On a strengthening of the Blaschke-Leichtweiss theorem

TL;DR

This paper extends the Blaschke-Leichtweiss theorem to wide r-disk domains on the sphere, providing new proofs and analyzing higher-dimensional analogues called wide r-ball bodies, including their minimal width and volume properties.

Contribution

It generalizes the Blaschke-Leichtweiss theorem to wide r-disk domains and introduces the concept of wide r-ball bodies in higher dimensions with their properties.

Findings

Extended the theorem to wide r-disk domains on ${\f S}^2$.

Determined minimal spherical width and inradius of wide r-ball bodies in ${\bf S}^d$.
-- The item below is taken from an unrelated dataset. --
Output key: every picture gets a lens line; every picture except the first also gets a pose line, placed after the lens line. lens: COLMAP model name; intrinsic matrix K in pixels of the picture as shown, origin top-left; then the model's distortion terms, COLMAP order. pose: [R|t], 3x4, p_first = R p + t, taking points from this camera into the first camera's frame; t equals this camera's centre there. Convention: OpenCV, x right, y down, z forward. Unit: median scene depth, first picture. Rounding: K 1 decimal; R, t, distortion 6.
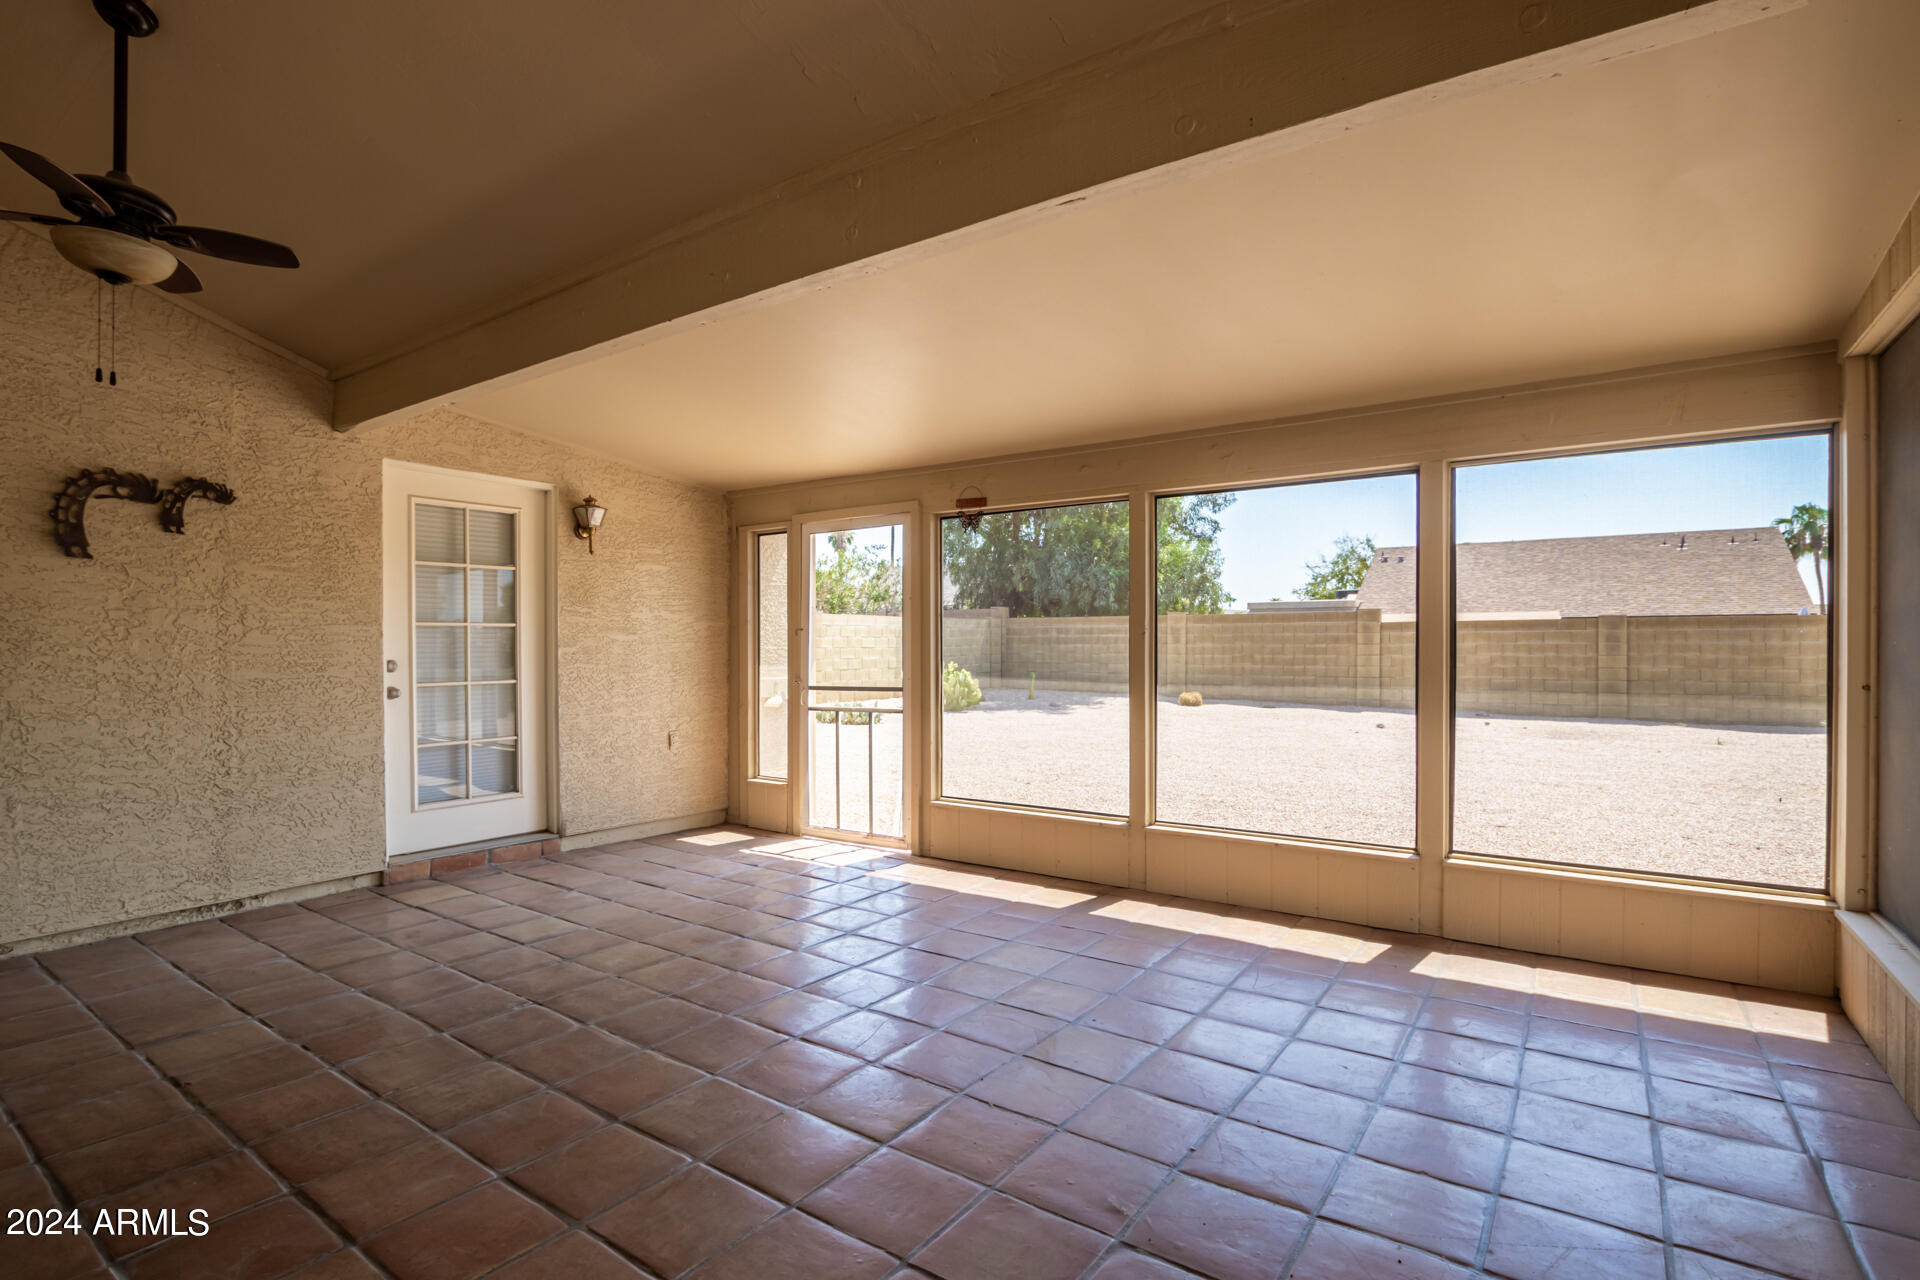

Proved that minimal volume wide r-ball bodies have constant width r.

Abstract

The Blaschke-Leichtweiss theorem (Abh. Math. Sem. Univ. Hamburg 75: 257-284, 2005) states that the smallest area convex domain of constant width $w$ in the $2$-dimensional spherical space ${\mathbb S}^2$ is the spherical Reuleaux triangle for all $0<w\leq\frac{\pi}{2}$. In this paper we extend this result to the family of wide $r$-disk domains of ${\mathbb S}^2$, where $0<r\leq\frac{\pi}{2}$. Here a wide $r$-disk domain is an intersection of spherical disks of radius $r$ with centers contained in their intersection. This gives a new and elementary proof of the Blaschke-Leichtweiss theorem. Furthermore, we investigate the higher dimensional analogue of wide $r$-disk domains called wide $r$-ball bodies. In particular, we determine their minimum spherical width (resp., inradius) in the spherical $d$-space ${\mathbb S}^d$ for all $d\geq 2$. Also, it is shown that any minimum volume wide $r$-ball body is of constant width $r$ in ${\mathbb S}^d$, $d\geq 2$.